Records from a data collection:

□ □ □ □ □

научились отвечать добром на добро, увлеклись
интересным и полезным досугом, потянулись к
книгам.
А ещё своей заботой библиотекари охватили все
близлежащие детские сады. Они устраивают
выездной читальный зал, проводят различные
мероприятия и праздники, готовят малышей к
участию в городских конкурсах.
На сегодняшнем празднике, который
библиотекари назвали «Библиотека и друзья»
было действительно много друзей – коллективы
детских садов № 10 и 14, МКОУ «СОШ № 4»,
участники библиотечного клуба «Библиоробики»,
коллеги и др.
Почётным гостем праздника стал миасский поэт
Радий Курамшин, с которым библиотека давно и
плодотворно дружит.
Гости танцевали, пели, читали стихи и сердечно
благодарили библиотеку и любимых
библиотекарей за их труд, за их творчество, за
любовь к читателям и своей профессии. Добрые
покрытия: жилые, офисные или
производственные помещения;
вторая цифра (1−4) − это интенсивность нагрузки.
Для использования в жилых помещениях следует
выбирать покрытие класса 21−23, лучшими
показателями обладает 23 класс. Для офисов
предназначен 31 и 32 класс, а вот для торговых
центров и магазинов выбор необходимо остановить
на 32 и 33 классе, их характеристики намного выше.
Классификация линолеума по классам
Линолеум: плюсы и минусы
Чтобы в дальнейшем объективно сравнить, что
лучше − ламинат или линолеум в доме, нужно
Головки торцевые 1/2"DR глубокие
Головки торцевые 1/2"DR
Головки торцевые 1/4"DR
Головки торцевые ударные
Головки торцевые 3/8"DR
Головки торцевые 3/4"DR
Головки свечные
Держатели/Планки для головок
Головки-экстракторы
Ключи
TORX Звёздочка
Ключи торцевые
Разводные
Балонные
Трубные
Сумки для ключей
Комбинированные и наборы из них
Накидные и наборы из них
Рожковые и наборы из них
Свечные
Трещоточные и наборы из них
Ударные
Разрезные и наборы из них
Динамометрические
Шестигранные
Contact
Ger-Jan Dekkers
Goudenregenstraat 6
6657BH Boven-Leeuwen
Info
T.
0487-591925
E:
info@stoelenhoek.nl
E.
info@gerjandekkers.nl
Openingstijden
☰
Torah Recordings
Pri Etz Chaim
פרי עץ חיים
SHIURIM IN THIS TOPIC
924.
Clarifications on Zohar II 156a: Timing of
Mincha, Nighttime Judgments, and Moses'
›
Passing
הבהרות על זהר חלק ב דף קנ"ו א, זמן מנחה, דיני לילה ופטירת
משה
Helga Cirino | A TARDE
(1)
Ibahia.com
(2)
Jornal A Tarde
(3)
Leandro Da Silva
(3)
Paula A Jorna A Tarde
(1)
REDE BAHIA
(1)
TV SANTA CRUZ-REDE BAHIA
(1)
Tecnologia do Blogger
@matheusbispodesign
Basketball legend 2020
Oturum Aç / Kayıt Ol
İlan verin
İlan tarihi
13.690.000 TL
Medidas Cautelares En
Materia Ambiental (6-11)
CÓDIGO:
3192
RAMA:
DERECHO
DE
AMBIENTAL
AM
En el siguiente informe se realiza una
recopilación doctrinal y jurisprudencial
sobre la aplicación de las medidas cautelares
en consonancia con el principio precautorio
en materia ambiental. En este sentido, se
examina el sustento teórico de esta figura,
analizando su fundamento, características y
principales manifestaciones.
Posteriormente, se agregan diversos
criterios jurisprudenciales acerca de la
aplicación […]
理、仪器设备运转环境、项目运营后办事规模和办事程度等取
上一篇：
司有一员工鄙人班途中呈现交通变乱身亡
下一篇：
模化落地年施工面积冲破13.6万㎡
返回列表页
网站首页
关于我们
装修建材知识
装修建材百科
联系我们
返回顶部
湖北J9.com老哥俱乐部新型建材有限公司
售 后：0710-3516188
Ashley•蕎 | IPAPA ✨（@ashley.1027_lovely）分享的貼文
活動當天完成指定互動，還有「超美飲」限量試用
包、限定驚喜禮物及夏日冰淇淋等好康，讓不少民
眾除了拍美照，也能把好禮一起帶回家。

□ □ □ □ □

- **WORK INSTRUCTIONS**:
Update the records above by changing every "Головки торцевые" to "Торцевые головки". Leave everything else as it is.

- **EXERCISE RESPONSE**:
научились отвечать добром на добро, увлеклись
интересным и полезным досугом, потянулись к
книгам.
А ещё своей заботой библиотекари охватили все
близлежащие детские сады. Они устраивают
выездной читальный зал, проводят различные
мероприятия и праздники, готовят малышей к
участию в городских конкурсах.
На сегодняшнем празднике, который
библиотекари назвали «Библиотека и друзья»
было действительно много друзей – коллективы
детских садов № 10 и 14, МКОУ «СОШ № 4»,
участники библиотечного клуба «Библиоробики»,
коллеги и др.
Почётным гостем праздника стал миасский поэт
Радий Курамшин, с которым библиотека давно и
плодотворно дружит.
Гости танцевали, пели, читали стихи и сердечно
благодарили библиотеку и любимых
библиотекарей за их труд, за их творчество, за
любовь к читателям и своей профессии. Добрые
покрытия: жилые, офисные или
производственные помещения;
вторая цифра (1−4) − это интенсивность нагрузки.
Для использования в жилых помещениях следует
выбирать покрытие класса 21−23, лучшими
показателями обладает 23 класс. Для офисов
предназначен 31 и 32 класс, а вот для торговых
центров и магазинов выбор необходимо остановить
на 32 и 33 классе, их характеристики намного выше.
Классификация линолеума по классам
Линолеум: плюсы и минусы
Чтобы в дальнейшем объективно сравнить, что
лучше − ламинат или линолеум в доме, нужно
Торцевые головки 1/2"DR глубокие
Торцевые головки 1/2"DR
Торцевые головки 1/4"DR
Торцевые головки ударные
Торцевые головки 3/8"DR
Торцевые головки 3/4"DR
Головки свечные
Держатели/Планки для головок
Головки-экстракторы
Ключи
TORX Звёздочка
Ключи торцевые
Разводные
Балонные
Трубные
Сумки для ключей
Комбинированные и наборы из них
Накидные и наборы из них
Рожковые и наборы из них
Свечные
Трещоточные и наборы из них
Ударные
Разрезные и наборы из них
Динамометрические
Шестигранные
Contact
Ger-Jan Dekkers
Goudenregenstraat 6
6657BH Boven-Leeuwen
Info
T.
0487-591925
E:
info@stoelenhoek.nl
E.
info@gerjandekkers.nl
Openingstijden
☰
Torah Recordings
Pri Etz Chaim
פרי עץ חיים
SHIURIM IN THIS TOPIC
924.
Clarifications on Zohar II 156a: Timing of
Mincha, Nighttime Judgments, and Moses'
›
Passing
הבהרות על זהר חלק ב דף קנ"ו א, זמן מנחה, דיני לילה ופטירת
משה
Helga Cirino | A TARDE
(1)
Ibahia.com
(2)
Jornal A Tarde
(3)
Leandro Da Silva
(3)
Paula A Jorna A Tarde
(1)
REDE BAHIA
(1)
TV SANTA CRUZ-REDE BAHIA
(1)
Tecnologia do Blogger
@matheusbispodesign
Basketball legend 2020
Oturum Aç / Kayıt Ol
İlan verin
İlan tarihi
13.690.000 TL
Medidas Cautelares En
Materia Ambiental (6-11)
CÓDIGO:
3192
RAMA:
DERECHO
DE
AMBIENTAL
AM
En el siguiente informe se realiza una
recopilación doctrinal y jurisprudencial
sobre la aplicación de las medidas cautelares
en consonancia con el principio precautorio
en materia ambiental. En este sentido, se
examina el sustento teórico de esta figura,
analizando su fundamento, características y
principales manifestaciones.
Posteriormente, se agregan diversos
criterios jurisprudenciales acerca de la
aplicación […]
理、仪器设备运转环境、项目运营后办事规模和办事程度等取
上一篇：
司有一员工鄙人班途中呈现交通变乱身亡
下一篇：
模化落地年施工面积冲破13.6万㎡
返回列表页
网站首页
关于我们
装修建材知识
装修建材百科
联系我们
返回顶部
湖北J9.com老哥俱乐部新型建材有限公司
售 后：0710-3516188
Ashley•蕎 | IPAPA ✨（@ashley.1027_lovely）分享的貼文
活動當天完成指定互動，還有「超美飲」限量試用
包、限定驚喜禮物及夏日冰淇淋等好康，讓不少民
眾除了拍美照，也能把好禮一起帶回家。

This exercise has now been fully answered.